*** Opening Source passage ***
Regine Live: Songbird Sing the Classics is the first live album of singer-actress Regine Velasquez-Alcasid. It was released in 2000 in the Philippines, under Viva Records. The album was certified 6× platinum by PRIMA, denoting shipments of 200,000+ copies sold in Philippines.

This album was recorded live from Velasquez's concert "Songbird Sings the Classics" at The Westin Philippine Plaza on October 6, 2000.

Critical reception

In a review of the album, David Gonzales of AllMusic wrote: "Velasquez's voice is difficult to hear on the beginning of "Autumn Leaves", a problem which plagues other songs here, including "Sometime Somewhere", "If You Go Away", "What Are You Doing the Rest of Your Life", and "Run to You", among others. She sings in a very high, thin register in the beginning of many songs, and this probably contributes to the problem, but the technical mixing could have been better, too."
*** Closing Source passage ***
Task instructions:
(a) Echo the passage on Regine Live word for word, between "Regine Live: Songbird" and "October 6, 2000.", inclusive.
(b) Summarize the passage on Regine Live in two sentences.
The material after this passage on Regine Live is separate from it.
*** Opening Records ***
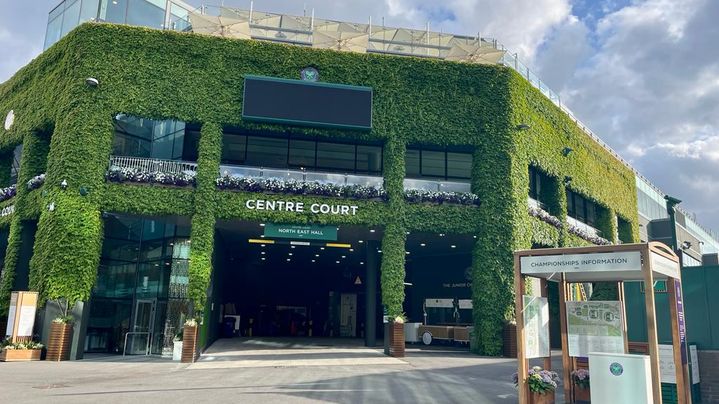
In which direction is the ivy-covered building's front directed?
toward the camera

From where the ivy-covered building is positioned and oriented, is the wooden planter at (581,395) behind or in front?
in front

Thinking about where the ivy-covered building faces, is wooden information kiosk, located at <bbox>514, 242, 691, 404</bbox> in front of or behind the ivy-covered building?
in front

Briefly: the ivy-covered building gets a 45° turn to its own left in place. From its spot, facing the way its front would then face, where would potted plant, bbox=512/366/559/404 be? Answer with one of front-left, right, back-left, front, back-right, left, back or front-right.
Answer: front

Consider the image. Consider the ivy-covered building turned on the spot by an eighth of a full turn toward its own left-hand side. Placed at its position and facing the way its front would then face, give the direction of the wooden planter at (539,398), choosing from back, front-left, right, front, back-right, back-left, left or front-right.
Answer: front
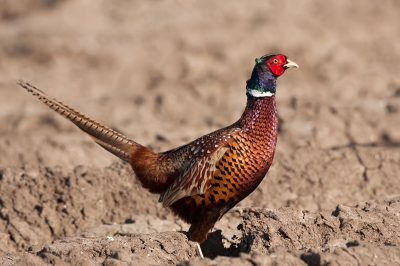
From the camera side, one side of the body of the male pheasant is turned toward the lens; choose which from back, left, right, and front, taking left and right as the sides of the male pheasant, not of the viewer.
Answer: right
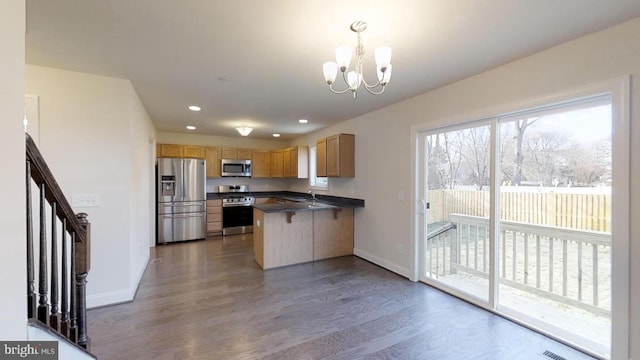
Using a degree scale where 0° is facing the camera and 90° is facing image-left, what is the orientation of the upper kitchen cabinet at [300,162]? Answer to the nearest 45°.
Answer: approximately 45°

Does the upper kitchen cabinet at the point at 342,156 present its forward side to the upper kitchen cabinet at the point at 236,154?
no

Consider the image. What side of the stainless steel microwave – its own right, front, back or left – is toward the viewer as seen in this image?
*** Closing Records ***
Solved tasks:
(a)
Regine Live: Songbird Sing the Classics is the first live album of singer-actress Regine Velasquez-Alcasid. It was released in 2000 in the Philippines, under Viva Records. The album was certified 6× platinum by PRIMA, denoting shipments of 200,000+ copies sold in Philippines.

This album was recorded live from Velasquez's concert "Songbird Sings the Classics" at The Westin Philippine Plaza on October 6, 2000.

(b) Regine Live: Songbird Sing the Classics, the first live album of Regine Velasquez-Alcasid, was released in the Philippines in 2000 under Viva Records and certified 6× platinum by PRIMA. It was recorded at her concert at The Westin Philippine Plaza on October 6, 2000, and AllMusic's David Gonzales wrote that her voice is hard to hear at the start of many songs, blaming her high, thin register and the technical mixing.